The occasion was the Opening of “Swinging Away- How Cricket and Baseball connect” – a joint exhibition between the Marlebourne Cricket Club (MCC) and the National Baseball Hall of Fame, with artifacts from the C.C Morris Library.
I was honored to be invited to the Opening and Ribbon Cutting Ceremonies, along with 2011 American College Cricket co MVP Adit Bhatti (Montgomery College).
Over a year in the conception, approval and planning, the result was a momentous day for cricket, and an amazing acknowledgement by the Baseball Hall of Fame of cricket’s place in American history.

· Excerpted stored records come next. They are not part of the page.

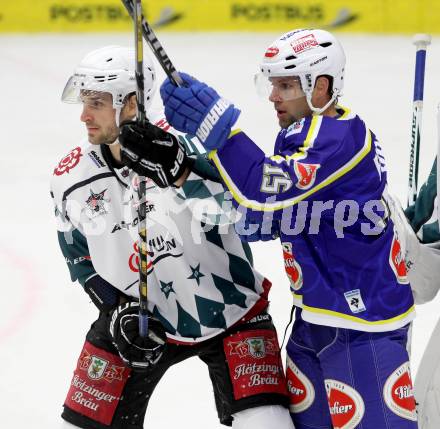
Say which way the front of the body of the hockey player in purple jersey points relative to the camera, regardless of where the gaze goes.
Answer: to the viewer's left

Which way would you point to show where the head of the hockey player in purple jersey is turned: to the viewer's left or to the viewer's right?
to the viewer's left

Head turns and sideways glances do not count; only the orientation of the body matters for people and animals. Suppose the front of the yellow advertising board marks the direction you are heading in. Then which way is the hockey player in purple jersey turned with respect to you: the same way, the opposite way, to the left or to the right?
to the right

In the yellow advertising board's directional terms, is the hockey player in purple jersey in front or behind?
in front

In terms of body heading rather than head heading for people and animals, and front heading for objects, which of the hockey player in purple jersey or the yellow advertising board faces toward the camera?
the yellow advertising board

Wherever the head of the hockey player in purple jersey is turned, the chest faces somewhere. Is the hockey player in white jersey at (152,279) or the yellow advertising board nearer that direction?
the hockey player in white jersey

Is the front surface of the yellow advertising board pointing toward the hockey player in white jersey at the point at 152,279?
yes

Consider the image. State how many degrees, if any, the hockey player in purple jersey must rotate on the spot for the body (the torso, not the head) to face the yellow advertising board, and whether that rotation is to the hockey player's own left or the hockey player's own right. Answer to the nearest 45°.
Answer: approximately 90° to the hockey player's own right

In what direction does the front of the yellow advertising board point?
toward the camera
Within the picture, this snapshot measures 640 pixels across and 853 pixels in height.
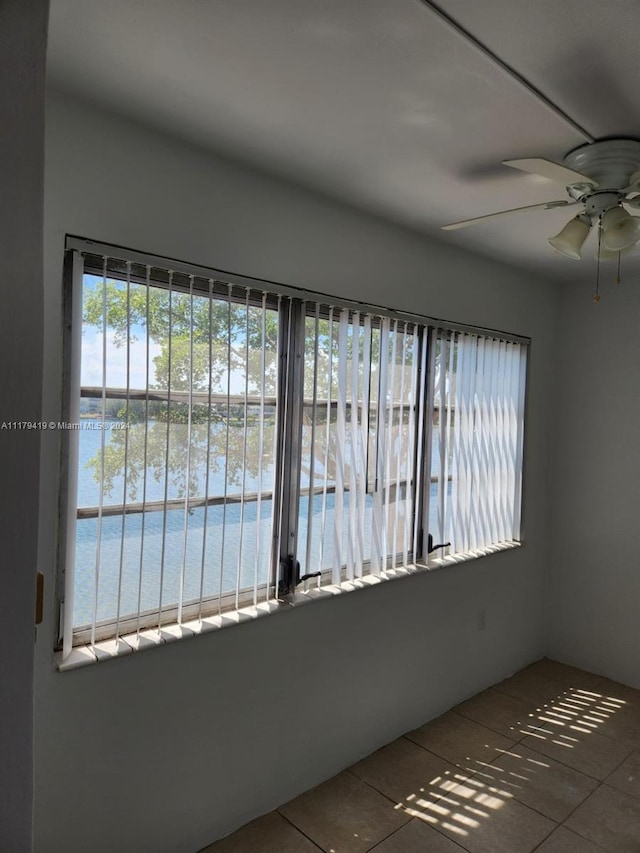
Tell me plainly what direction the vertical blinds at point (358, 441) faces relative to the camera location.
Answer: facing the viewer and to the right of the viewer

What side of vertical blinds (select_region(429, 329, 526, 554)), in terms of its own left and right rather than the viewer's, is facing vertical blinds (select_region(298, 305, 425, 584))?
right

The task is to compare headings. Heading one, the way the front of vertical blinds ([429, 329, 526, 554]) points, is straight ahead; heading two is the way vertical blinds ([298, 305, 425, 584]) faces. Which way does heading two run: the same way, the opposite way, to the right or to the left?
the same way

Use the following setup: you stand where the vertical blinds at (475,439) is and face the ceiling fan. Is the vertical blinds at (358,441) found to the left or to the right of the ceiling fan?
right

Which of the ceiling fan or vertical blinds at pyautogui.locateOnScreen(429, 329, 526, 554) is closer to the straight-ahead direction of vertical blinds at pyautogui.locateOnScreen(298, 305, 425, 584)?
the ceiling fan

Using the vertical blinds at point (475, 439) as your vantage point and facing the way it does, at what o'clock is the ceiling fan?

It was thrilling to see avid baseball fans, who had made the trip to this hallowed baseball place, walk through the cricket exhibit, stop, ask each other questions, ask myself and Adit questions, and whilst probably surprised to see cricket in this bastion of baseball, took it in stride and no doubt left a bit closer to that special piece of America that was, and could be, cricket.
One little boy, upon seeing a “Gentlemen of Philadelphia” cricket team touring jacket from the 1880’s asked his father, “Is this what a cricket uniform looks like ?”
So I showed him Adit, in Montgomery College cricket uniform, and said, ”This is a cricket uniform.”
The Ribbon Cutting Ceremony was simple, and afterwards we were excited by the opportunity to get pieces of the ribbon- one day they will be displayed in an American College Cricket Hall of Fame.
I then made a presentation of an American College Cricket University of Pennsylvania cricket shirt to the President of the National Baseball Hall Fame, Jeff Idelson as a gesture of appreciation from the cricket community. A UPenn shirt because UPenn began the 2nd college sports team in the USA back in 1842, a cricket team. But not content to rest on past glories UPenn Cricket became an earlier supporter of American College Cricket and participated in the 2009 and 2010 national Championships.
The Haverford College cricket team, begun in 1834 as the first college sports team in the USA, came with longtime Coach Kamran Khan, and gave cricket demonstrations to kids and adults visiting the Hall of Fame.
Everyone connected with “Swinging Away” deserve the thanks and appreciation of the cricket community, and hopefully some will take a drive to this beautiful little town, nestling on a lake, and see cricket as they have never seen it before….as Americana.